## Exercise task A
Copy the passage of the abstract on membership problems in finite groups between "DOI: 10.4230/LIPIcs.MFCS.2022.71" and "Science (MFCS 2022)", inclusive.
## Exercise task B
Repeat the lines of the records between the lines holding "gray L-shape: rotated 48 degrees clockwise" and "pink star at", inclusive, and leave the pictures out.

## Supplied text

DOI: 10.4230/LIPIcs.MFCS.2022.71

Membership Problems in Finite Groups

Authors: Markus Lohrey, Andreas Rosowski, and Georg Zetzsche

Published in: LIPIcs, Volume 241, 47th International Symposium on Mathematical Foundations of Computer Science (MFCS 2022)

Abstract

We show that the subset sum problem, the knapsack problem and the rational subset membership problem for permutation groups are NP-complete. Concerning the knapsack problem we obtain NP-completeness for every fixed n ≥ 3, where n is the number of permutations in the knapsack equation. In other words: membership in products of three cyclic permutation groups is NP-complete. This sharpens a result of Luks [Eugene M. Luks, 1991], which states NP-completeness of the membership problem for products of three abelian permutation groups. We also consider the context-free membership problem in permutation groups and prove that it is PSPACE-complete but NP-complete for a restricted class of context-free grammars where acyclic derivation trees must have constant Horton-Strahler number. Our upper bounds hold for black box groups. The results for context-free membership problems in permutation groups yield new complexity bounds for various intersection non-emptiness problems for DFAs and a single context-free grammar.

## Supplied material
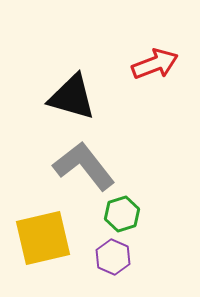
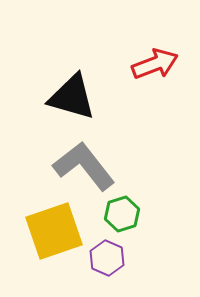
yellow square: moved 11 px right, 7 px up; rotated 6 degrees counterclockwise
purple hexagon: moved 6 px left, 1 px down
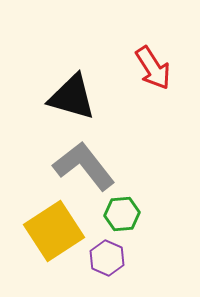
red arrow: moved 2 px left, 4 px down; rotated 78 degrees clockwise
green hexagon: rotated 12 degrees clockwise
yellow square: rotated 14 degrees counterclockwise
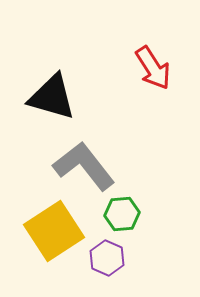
black triangle: moved 20 px left
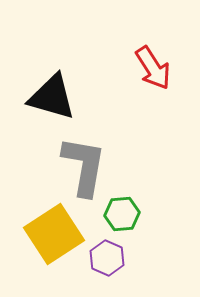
gray L-shape: rotated 48 degrees clockwise
yellow square: moved 3 px down
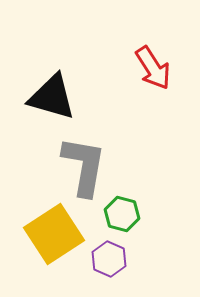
green hexagon: rotated 20 degrees clockwise
purple hexagon: moved 2 px right, 1 px down
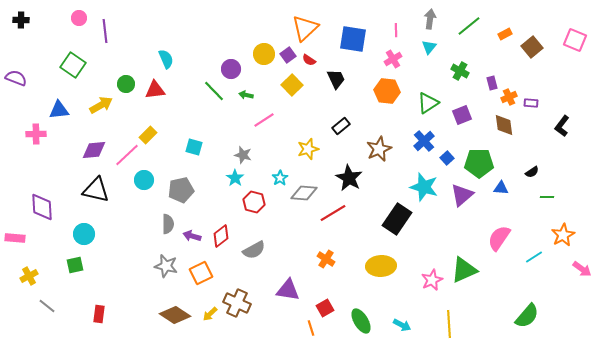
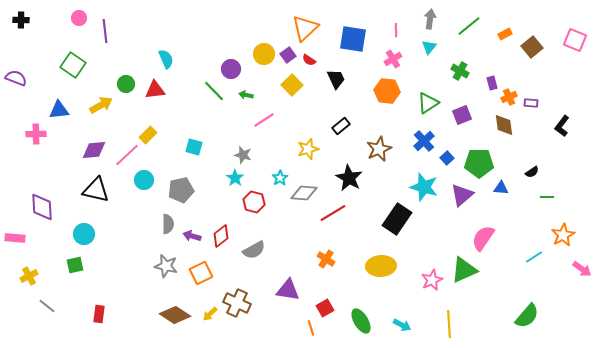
pink semicircle at (499, 238): moved 16 px left
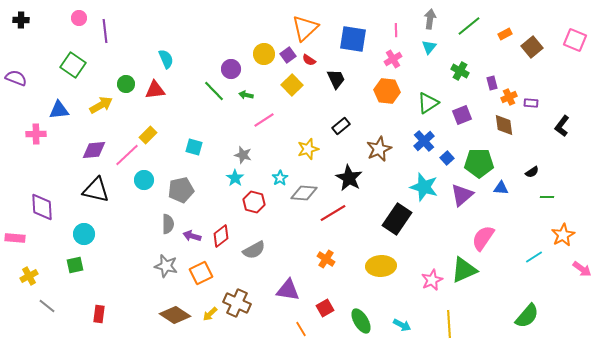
orange line at (311, 328): moved 10 px left, 1 px down; rotated 14 degrees counterclockwise
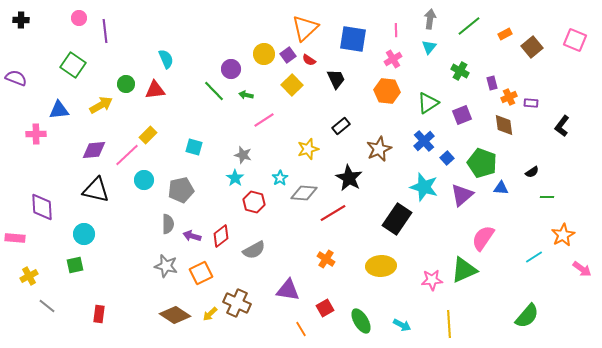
green pentagon at (479, 163): moved 3 px right; rotated 20 degrees clockwise
pink star at (432, 280): rotated 20 degrees clockwise
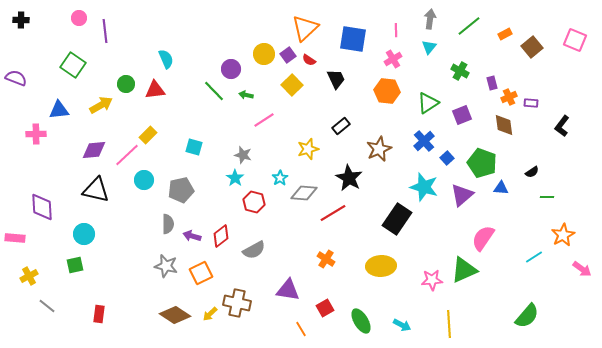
brown cross at (237, 303): rotated 12 degrees counterclockwise
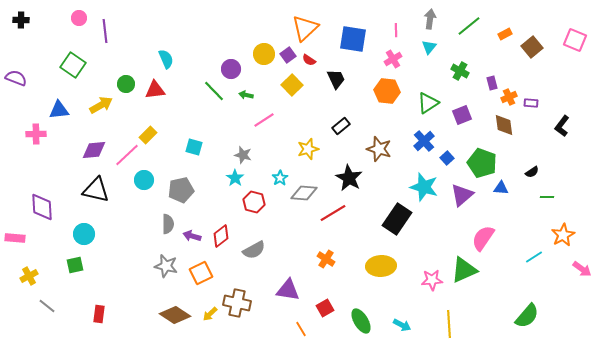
brown star at (379, 149): rotated 30 degrees counterclockwise
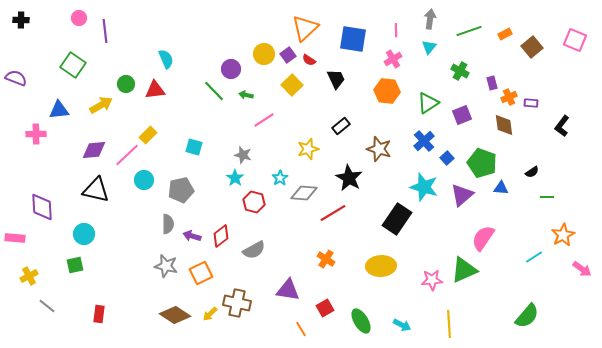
green line at (469, 26): moved 5 px down; rotated 20 degrees clockwise
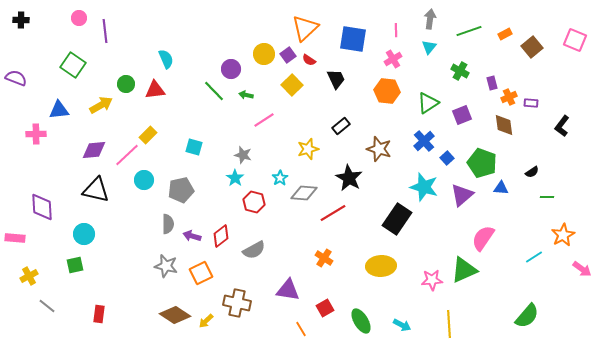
orange cross at (326, 259): moved 2 px left, 1 px up
yellow arrow at (210, 314): moved 4 px left, 7 px down
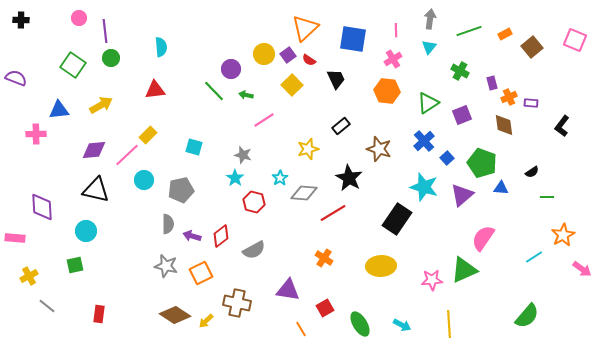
cyan semicircle at (166, 59): moved 5 px left, 12 px up; rotated 18 degrees clockwise
green circle at (126, 84): moved 15 px left, 26 px up
cyan circle at (84, 234): moved 2 px right, 3 px up
green ellipse at (361, 321): moved 1 px left, 3 px down
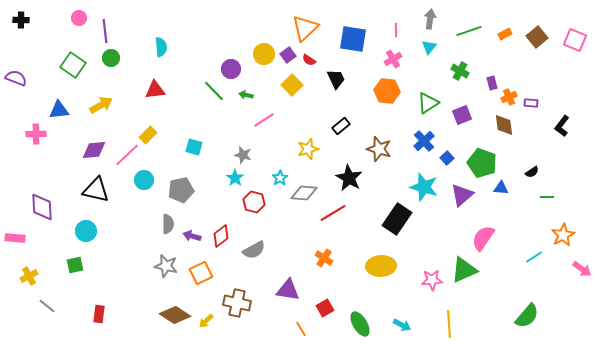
brown square at (532, 47): moved 5 px right, 10 px up
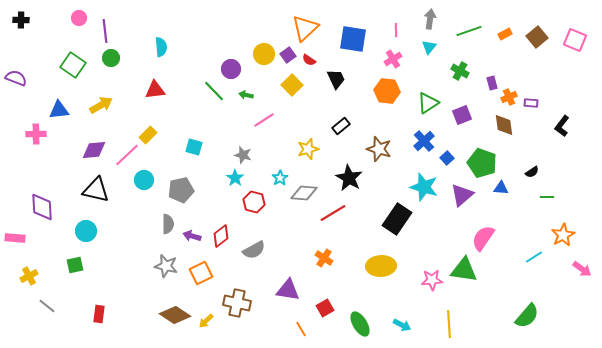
green triangle at (464, 270): rotated 32 degrees clockwise
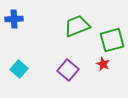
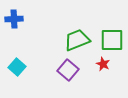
green trapezoid: moved 14 px down
green square: rotated 15 degrees clockwise
cyan square: moved 2 px left, 2 px up
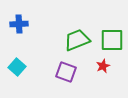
blue cross: moved 5 px right, 5 px down
red star: moved 2 px down; rotated 24 degrees clockwise
purple square: moved 2 px left, 2 px down; rotated 20 degrees counterclockwise
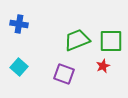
blue cross: rotated 12 degrees clockwise
green square: moved 1 px left, 1 px down
cyan square: moved 2 px right
purple square: moved 2 px left, 2 px down
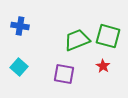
blue cross: moved 1 px right, 2 px down
green square: moved 3 px left, 5 px up; rotated 15 degrees clockwise
red star: rotated 16 degrees counterclockwise
purple square: rotated 10 degrees counterclockwise
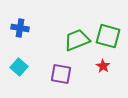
blue cross: moved 2 px down
purple square: moved 3 px left
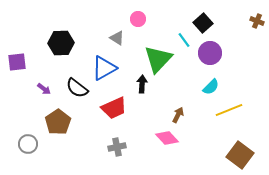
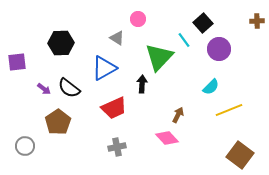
brown cross: rotated 24 degrees counterclockwise
purple circle: moved 9 px right, 4 px up
green triangle: moved 1 px right, 2 px up
black semicircle: moved 8 px left
gray circle: moved 3 px left, 2 px down
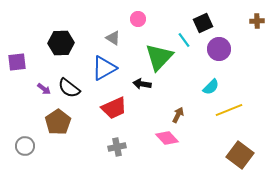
black square: rotated 18 degrees clockwise
gray triangle: moved 4 px left
black arrow: rotated 84 degrees counterclockwise
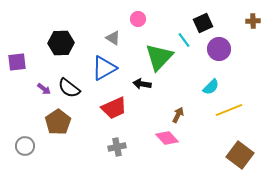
brown cross: moved 4 px left
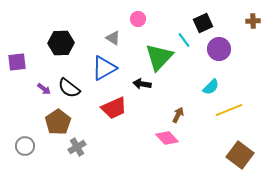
gray cross: moved 40 px left; rotated 18 degrees counterclockwise
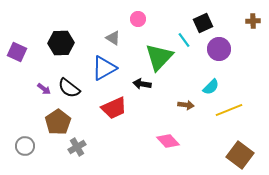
purple square: moved 10 px up; rotated 30 degrees clockwise
brown arrow: moved 8 px right, 10 px up; rotated 70 degrees clockwise
pink diamond: moved 1 px right, 3 px down
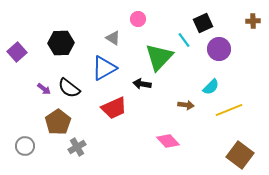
purple square: rotated 24 degrees clockwise
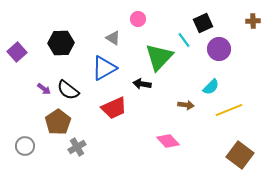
black semicircle: moved 1 px left, 2 px down
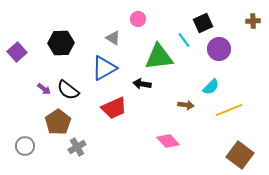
green triangle: rotated 40 degrees clockwise
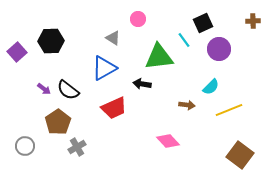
black hexagon: moved 10 px left, 2 px up
brown arrow: moved 1 px right
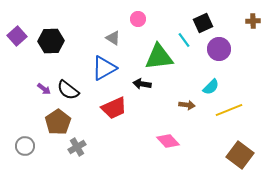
purple square: moved 16 px up
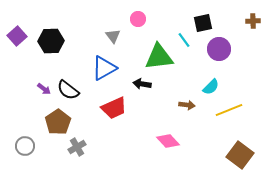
black square: rotated 12 degrees clockwise
gray triangle: moved 2 px up; rotated 21 degrees clockwise
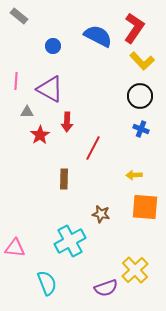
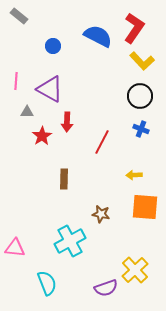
red star: moved 2 px right, 1 px down
red line: moved 9 px right, 6 px up
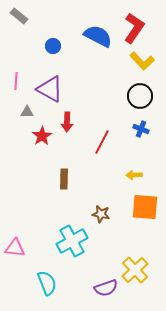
cyan cross: moved 2 px right
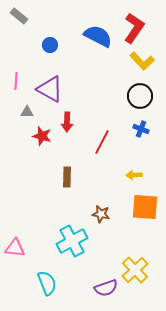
blue circle: moved 3 px left, 1 px up
red star: rotated 24 degrees counterclockwise
brown rectangle: moved 3 px right, 2 px up
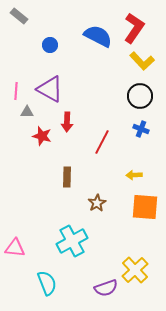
pink line: moved 10 px down
brown star: moved 4 px left, 11 px up; rotated 30 degrees clockwise
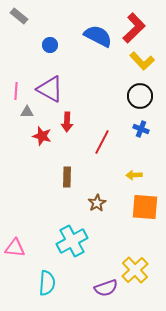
red L-shape: rotated 12 degrees clockwise
cyan semicircle: rotated 25 degrees clockwise
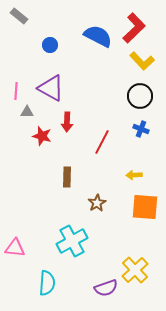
purple triangle: moved 1 px right, 1 px up
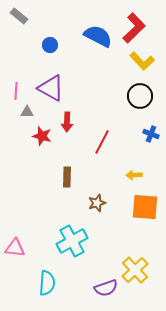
blue cross: moved 10 px right, 5 px down
brown star: rotated 12 degrees clockwise
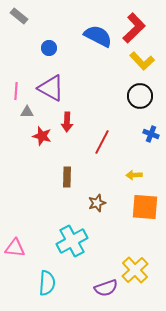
blue circle: moved 1 px left, 3 px down
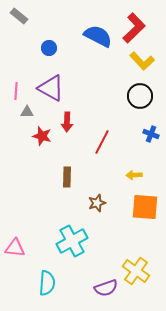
yellow cross: moved 1 px right, 1 px down; rotated 12 degrees counterclockwise
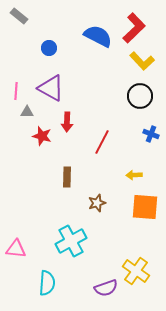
cyan cross: moved 1 px left
pink triangle: moved 1 px right, 1 px down
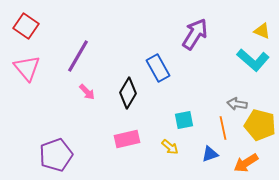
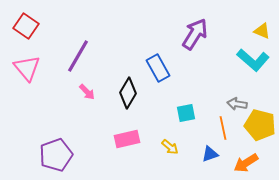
cyan square: moved 2 px right, 7 px up
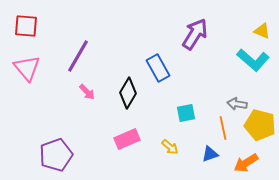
red square: rotated 30 degrees counterclockwise
pink rectangle: rotated 10 degrees counterclockwise
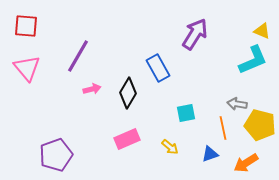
cyan L-shape: rotated 64 degrees counterclockwise
pink arrow: moved 5 px right, 3 px up; rotated 60 degrees counterclockwise
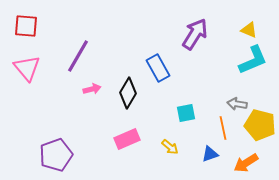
yellow triangle: moved 13 px left, 1 px up
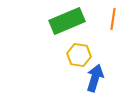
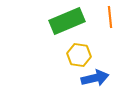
orange line: moved 3 px left, 2 px up; rotated 15 degrees counterclockwise
blue arrow: rotated 60 degrees clockwise
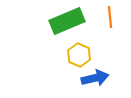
yellow hexagon: rotated 15 degrees clockwise
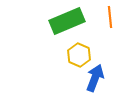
blue arrow: rotated 56 degrees counterclockwise
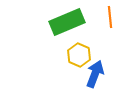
green rectangle: moved 1 px down
blue arrow: moved 4 px up
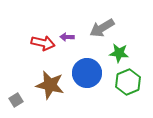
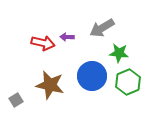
blue circle: moved 5 px right, 3 px down
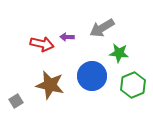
red arrow: moved 1 px left, 1 px down
green hexagon: moved 5 px right, 3 px down
gray square: moved 1 px down
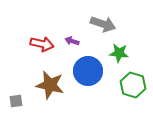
gray arrow: moved 1 px right, 4 px up; rotated 130 degrees counterclockwise
purple arrow: moved 5 px right, 4 px down; rotated 16 degrees clockwise
blue circle: moved 4 px left, 5 px up
green hexagon: rotated 20 degrees counterclockwise
gray square: rotated 24 degrees clockwise
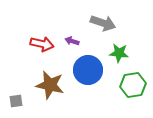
gray arrow: moved 1 px up
blue circle: moved 1 px up
green hexagon: rotated 25 degrees counterclockwise
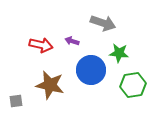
red arrow: moved 1 px left, 1 px down
blue circle: moved 3 px right
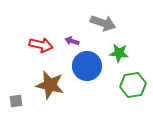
blue circle: moved 4 px left, 4 px up
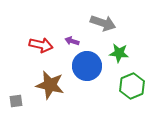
green hexagon: moved 1 px left, 1 px down; rotated 15 degrees counterclockwise
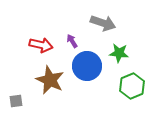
purple arrow: rotated 40 degrees clockwise
brown star: moved 5 px up; rotated 12 degrees clockwise
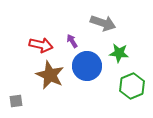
brown star: moved 5 px up
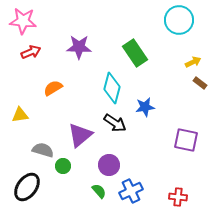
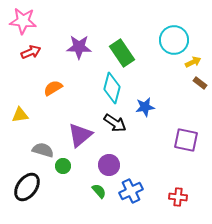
cyan circle: moved 5 px left, 20 px down
green rectangle: moved 13 px left
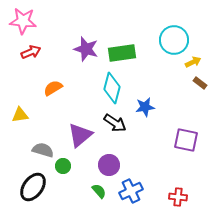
purple star: moved 7 px right, 2 px down; rotated 15 degrees clockwise
green rectangle: rotated 64 degrees counterclockwise
black ellipse: moved 6 px right
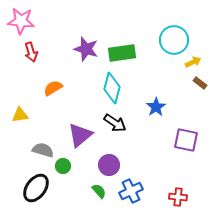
pink star: moved 2 px left
red arrow: rotated 96 degrees clockwise
blue star: moved 11 px right; rotated 24 degrees counterclockwise
black ellipse: moved 3 px right, 1 px down
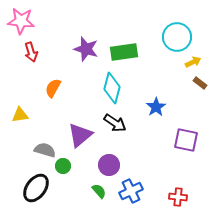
cyan circle: moved 3 px right, 3 px up
green rectangle: moved 2 px right, 1 px up
orange semicircle: rotated 30 degrees counterclockwise
gray semicircle: moved 2 px right
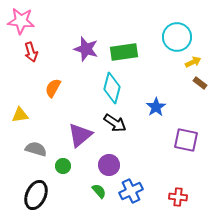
gray semicircle: moved 9 px left, 1 px up
black ellipse: moved 7 px down; rotated 12 degrees counterclockwise
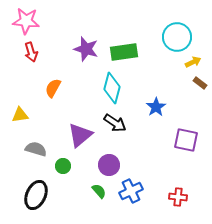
pink star: moved 5 px right
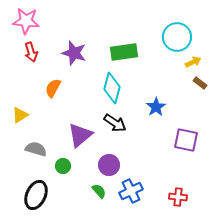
purple star: moved 12 px left, 4 px down
yellow triangle: rotated 24 degrees counterclockwise
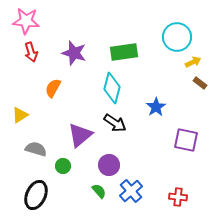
blue cross: rotated 15 degrees counterclockwise
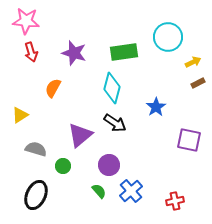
cyan circle: moved 9 px left
brown rectangle: moved 2 px left; rotated 64 degrees counterclockwise
purple square: moved 3 px right
red cross: moved 3 px left, 4 px down; rotated 18 degrees counterclockwise
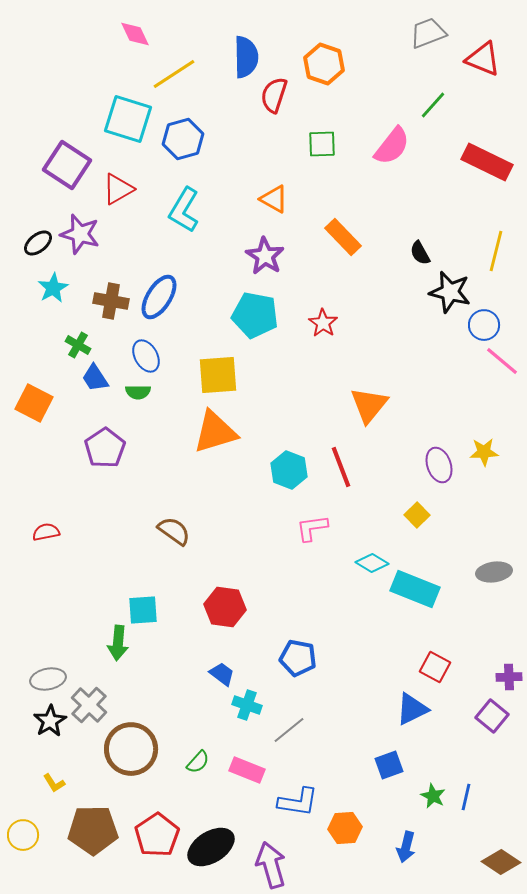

## Exercise answer A
DOI: 10.4230/LIPIcs.MFCS.2022.71

Membership Problems in Finite Groups

Authors: Markus Lohrey, Andreas Rosowski, and Georg Zetzsche

Published in: LIPIcs, Volume 241, 47th International Symposium on Mathematical Foundations of Computer Science (MFCS 2022)

## Exercise answer B
gray L-shape: rotated 48 degrees clockwise
yellow square: moved 3 px down
green hexagon: rotated 20 degrees clockwise
purple hexagon: moved 2 px right, 1 px down
pink semicircle at (499, 238): moved 16 px left
orange line at (311, 328): moved 10 px left, 1 px down; rotated 14 degrees counterclockwise
green pentagon at (479, 163): moved 3 px right; rotated 20 degrees clockwise
pink star at (432, 280): rotated 20 degrees clockwise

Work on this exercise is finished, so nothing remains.